:: DATASET RECORDS ::
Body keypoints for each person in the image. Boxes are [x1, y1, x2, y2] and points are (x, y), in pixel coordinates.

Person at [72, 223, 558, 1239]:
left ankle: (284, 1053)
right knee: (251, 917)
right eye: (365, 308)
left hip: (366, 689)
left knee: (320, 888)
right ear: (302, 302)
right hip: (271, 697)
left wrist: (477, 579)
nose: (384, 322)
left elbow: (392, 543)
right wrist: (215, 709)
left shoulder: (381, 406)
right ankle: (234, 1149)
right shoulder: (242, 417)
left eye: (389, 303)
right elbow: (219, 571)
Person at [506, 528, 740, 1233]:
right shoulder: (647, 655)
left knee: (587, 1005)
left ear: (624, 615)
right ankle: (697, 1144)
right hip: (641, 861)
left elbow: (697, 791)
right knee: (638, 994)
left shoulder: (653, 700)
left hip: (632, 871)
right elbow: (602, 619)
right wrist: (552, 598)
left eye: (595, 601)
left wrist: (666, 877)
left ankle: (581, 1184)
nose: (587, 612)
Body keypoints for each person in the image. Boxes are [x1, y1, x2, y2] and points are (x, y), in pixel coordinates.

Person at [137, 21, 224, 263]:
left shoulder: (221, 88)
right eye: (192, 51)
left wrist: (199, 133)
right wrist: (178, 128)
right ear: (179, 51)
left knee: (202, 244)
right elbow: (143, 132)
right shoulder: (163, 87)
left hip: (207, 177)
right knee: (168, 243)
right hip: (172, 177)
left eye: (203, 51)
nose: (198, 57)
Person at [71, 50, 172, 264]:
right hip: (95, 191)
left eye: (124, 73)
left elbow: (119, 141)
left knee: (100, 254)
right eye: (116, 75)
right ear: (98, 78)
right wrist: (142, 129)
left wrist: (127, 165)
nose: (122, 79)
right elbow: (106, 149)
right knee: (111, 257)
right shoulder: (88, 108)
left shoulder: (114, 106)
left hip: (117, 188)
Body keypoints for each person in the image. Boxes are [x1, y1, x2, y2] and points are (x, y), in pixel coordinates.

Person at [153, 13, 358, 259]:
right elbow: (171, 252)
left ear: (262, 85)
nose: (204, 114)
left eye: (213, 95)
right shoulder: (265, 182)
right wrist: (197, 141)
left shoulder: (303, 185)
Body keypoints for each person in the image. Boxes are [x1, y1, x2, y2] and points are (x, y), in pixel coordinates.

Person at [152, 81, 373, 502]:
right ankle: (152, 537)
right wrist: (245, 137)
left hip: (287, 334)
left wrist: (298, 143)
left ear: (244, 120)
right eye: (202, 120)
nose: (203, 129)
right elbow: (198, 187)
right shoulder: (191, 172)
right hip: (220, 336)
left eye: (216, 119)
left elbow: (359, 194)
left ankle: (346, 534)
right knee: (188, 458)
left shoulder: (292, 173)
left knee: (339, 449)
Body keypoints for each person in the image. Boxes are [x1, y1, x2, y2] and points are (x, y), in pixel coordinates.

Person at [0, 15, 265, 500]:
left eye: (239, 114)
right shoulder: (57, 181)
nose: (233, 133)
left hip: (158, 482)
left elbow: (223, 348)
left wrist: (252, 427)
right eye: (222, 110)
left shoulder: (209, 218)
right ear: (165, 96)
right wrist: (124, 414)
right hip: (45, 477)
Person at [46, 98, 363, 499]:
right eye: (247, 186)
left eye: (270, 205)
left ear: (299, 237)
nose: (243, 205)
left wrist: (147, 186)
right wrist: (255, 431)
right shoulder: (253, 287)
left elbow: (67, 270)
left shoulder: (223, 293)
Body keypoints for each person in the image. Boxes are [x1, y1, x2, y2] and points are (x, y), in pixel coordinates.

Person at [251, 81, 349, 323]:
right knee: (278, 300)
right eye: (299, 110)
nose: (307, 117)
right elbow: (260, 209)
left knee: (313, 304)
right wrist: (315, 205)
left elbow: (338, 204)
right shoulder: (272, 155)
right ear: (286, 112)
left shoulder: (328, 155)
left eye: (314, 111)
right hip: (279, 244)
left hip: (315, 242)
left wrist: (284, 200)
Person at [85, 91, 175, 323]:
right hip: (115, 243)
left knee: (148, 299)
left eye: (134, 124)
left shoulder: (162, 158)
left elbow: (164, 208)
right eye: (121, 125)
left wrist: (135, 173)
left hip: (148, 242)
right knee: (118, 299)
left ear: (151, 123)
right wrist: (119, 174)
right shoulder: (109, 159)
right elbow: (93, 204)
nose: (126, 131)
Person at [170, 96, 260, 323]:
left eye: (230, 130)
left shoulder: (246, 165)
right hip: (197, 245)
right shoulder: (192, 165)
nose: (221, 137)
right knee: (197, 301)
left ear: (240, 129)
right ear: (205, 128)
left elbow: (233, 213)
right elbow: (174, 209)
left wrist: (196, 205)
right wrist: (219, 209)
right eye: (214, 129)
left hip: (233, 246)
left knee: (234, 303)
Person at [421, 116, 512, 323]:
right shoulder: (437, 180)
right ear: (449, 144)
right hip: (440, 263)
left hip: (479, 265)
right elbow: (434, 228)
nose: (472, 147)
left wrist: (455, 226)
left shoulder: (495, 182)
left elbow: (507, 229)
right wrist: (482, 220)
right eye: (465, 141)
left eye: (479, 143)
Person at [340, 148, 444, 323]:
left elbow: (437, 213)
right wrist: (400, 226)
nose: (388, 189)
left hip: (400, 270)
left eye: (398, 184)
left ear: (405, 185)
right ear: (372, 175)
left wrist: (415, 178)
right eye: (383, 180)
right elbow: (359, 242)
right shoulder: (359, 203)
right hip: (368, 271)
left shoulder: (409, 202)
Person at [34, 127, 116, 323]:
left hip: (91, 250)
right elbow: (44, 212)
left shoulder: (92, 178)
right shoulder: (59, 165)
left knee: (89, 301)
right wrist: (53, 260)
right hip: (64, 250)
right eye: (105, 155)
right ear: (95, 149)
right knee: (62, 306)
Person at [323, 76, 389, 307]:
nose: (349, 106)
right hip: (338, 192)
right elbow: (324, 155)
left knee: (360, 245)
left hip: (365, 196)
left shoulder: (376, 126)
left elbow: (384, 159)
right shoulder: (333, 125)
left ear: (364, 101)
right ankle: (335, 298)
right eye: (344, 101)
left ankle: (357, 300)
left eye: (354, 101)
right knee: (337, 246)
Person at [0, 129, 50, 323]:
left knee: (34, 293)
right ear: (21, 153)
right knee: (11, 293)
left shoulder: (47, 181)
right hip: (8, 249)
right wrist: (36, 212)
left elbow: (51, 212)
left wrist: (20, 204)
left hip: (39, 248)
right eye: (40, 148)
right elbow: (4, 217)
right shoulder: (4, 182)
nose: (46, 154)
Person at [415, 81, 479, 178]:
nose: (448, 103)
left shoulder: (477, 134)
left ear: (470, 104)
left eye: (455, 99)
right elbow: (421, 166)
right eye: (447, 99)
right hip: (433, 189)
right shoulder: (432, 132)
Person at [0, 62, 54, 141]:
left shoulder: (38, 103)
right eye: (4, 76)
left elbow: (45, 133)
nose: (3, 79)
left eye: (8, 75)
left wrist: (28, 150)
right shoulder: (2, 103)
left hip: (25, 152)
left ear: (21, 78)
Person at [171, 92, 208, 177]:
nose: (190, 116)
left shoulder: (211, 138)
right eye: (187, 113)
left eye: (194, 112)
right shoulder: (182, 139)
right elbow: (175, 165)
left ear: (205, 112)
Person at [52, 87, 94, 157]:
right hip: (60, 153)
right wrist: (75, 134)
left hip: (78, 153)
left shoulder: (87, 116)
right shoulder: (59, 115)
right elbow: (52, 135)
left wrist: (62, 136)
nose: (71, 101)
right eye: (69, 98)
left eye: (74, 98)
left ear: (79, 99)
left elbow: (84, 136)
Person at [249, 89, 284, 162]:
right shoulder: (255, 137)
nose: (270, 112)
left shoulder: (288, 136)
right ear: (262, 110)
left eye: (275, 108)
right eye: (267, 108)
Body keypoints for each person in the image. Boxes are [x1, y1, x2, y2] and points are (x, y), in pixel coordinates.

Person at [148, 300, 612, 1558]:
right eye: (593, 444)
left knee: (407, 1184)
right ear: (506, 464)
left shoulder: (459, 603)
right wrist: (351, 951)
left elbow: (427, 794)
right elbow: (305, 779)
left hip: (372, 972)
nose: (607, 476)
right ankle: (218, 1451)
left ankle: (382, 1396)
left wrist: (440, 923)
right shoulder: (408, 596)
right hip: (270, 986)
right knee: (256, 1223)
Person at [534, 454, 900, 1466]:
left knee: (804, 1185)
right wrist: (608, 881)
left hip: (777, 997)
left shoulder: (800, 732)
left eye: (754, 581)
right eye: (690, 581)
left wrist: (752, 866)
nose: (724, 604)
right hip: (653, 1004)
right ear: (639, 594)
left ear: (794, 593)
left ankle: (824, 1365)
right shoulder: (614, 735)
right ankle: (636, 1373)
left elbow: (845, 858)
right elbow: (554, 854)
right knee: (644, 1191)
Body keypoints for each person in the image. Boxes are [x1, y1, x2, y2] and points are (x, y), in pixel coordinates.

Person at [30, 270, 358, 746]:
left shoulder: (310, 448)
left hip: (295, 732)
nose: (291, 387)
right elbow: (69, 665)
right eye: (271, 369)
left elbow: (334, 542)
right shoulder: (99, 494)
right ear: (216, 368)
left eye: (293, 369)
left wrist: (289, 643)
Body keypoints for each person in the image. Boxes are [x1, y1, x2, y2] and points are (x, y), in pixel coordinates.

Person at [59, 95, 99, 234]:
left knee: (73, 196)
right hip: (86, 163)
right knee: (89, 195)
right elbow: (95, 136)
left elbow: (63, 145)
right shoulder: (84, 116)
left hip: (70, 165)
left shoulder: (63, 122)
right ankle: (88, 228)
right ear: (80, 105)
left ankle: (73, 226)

:: PROBLEM TO SOLVE ::
Could you repeat exactly the lines in the listing above from the one with "right wrist: (219, 209)" down to the one with "right wrist: (482, 220)"? Include both of those lines.

:: REPLY ::
right wrist: (219, 209)
right eye: (214, 129)
left hip: (233, 246)
left knee: (234, 303)
Person at [421, 116, 512, 323]:
right shoulder: (437, 180)
right ear: (449, 144)
right hip: (440, 263)
left hip: (479, 265)
right elbow: (434, 228)
nose: (472, 147)
left wrist: (455, 226)
left shoulder: (495, 182)
left elbow: (507, 229)
right wrist: (482, 220)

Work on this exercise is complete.